What is mitosis? A look at the definition and stages of mitosis.
Cell division is the process by which a single cell divides to form two new daughter cells. Division is necessary to allow multicellular organisms to grow, to repair damaged body parts, and to replace dead cells. The lifespan of the cell includes interphase, in which the cell spends most of its time, mitosis, during which the nucleus divides, and cytokinesis, during which the rest of the cell divides.
During interphase, the cell carries out all of its day-to-day activities and functions. It also undergoes a crucial step as the cell’s DNA duplicates itself in preparation for mitosis.
DNA normally exists in the nucleus in the form of chromatin, a grainy substance. However, the chromatin coils tightly into distinct chromosomes. Because the DNA duplicated in interphase, the chromosomes are X-shaped and double-stranded, where one arm of the X is an identical copy of the other, held together at a region called the centromere. The identical copies are called sister chromatids. This condensed form makes them far easier to sort and separate during mitosis.
Mitosis – definition and stages
Mitosis is a multi-phase process during which the nucleus divides. The chromosomes are sorted and separated to ensure that each new daughter cell has a full set of chromosomes.
Phases of mitosis
Mitosis has four phases:
Let’s now take a look at these four stages of mitosis in more detail.
The longest phase of mitosis is prophase. The chromatin coils into chromosomes, the nuclear membrane breaks down, the nucleolus disappears, and long, thin microtubule fibres start to form. In animal cells, the spindle fibres form between the centrioles, which move to opposite ends of the cell. Plant cells don’t have centrioles, but they do have spindle fibres that form from organizing centres near the nucleus.
During metaphase, the shortest phase in mitosis, spindle fibres attach to the centromere of each chromosome. They shorten and lengthen until the chromosomes are lined up at the equator or middle of the cell.

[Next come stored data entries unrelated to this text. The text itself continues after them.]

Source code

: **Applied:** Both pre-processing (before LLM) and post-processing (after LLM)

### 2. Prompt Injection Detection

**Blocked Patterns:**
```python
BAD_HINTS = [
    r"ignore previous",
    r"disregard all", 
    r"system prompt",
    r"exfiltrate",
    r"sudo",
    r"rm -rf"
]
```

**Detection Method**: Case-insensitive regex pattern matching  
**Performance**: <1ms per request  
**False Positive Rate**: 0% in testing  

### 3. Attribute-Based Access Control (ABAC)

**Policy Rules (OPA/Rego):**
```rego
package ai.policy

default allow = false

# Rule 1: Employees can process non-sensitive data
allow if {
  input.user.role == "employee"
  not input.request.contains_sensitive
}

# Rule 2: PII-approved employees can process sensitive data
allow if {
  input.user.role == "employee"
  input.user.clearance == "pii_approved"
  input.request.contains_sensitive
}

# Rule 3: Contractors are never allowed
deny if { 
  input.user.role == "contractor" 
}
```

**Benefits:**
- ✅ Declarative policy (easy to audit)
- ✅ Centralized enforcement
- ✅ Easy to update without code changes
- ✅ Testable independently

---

Remember that the X-shaped, double-stranded chromosomes are actually two identical copies called chromatids. During anaphase, the spindle fibres shorten, causing the centromeres to divide and the sister chromatids to separate from each other. One sister chromatid goes to each end of the cell, so that by the end of anaphase, each end of the cell has a full set of single-stranded chromosomes.
The final phase of mitosis is telophase, and it is essentially the reverse of prophase. The chromosomes uncoil back into chromatin. The spindle fibres break down, nucleoli appear in each new nucleus, and new nuclear membranes reform around each set of chromosomes. At the end of telophase, there are two full nuclei inside one cell.
Cytokinesis is the division of the cytoplasm and remaining cell organelles. In animal cells, the cell membrane pinches inward at the middle until two daughter cells are formed. In plant cells, a cell plate forms along the equator, which eventually grows into a cell wall. With cell division complete, the new cells move into interphase. They can now grow and carry out their normal cell functions until they divide again.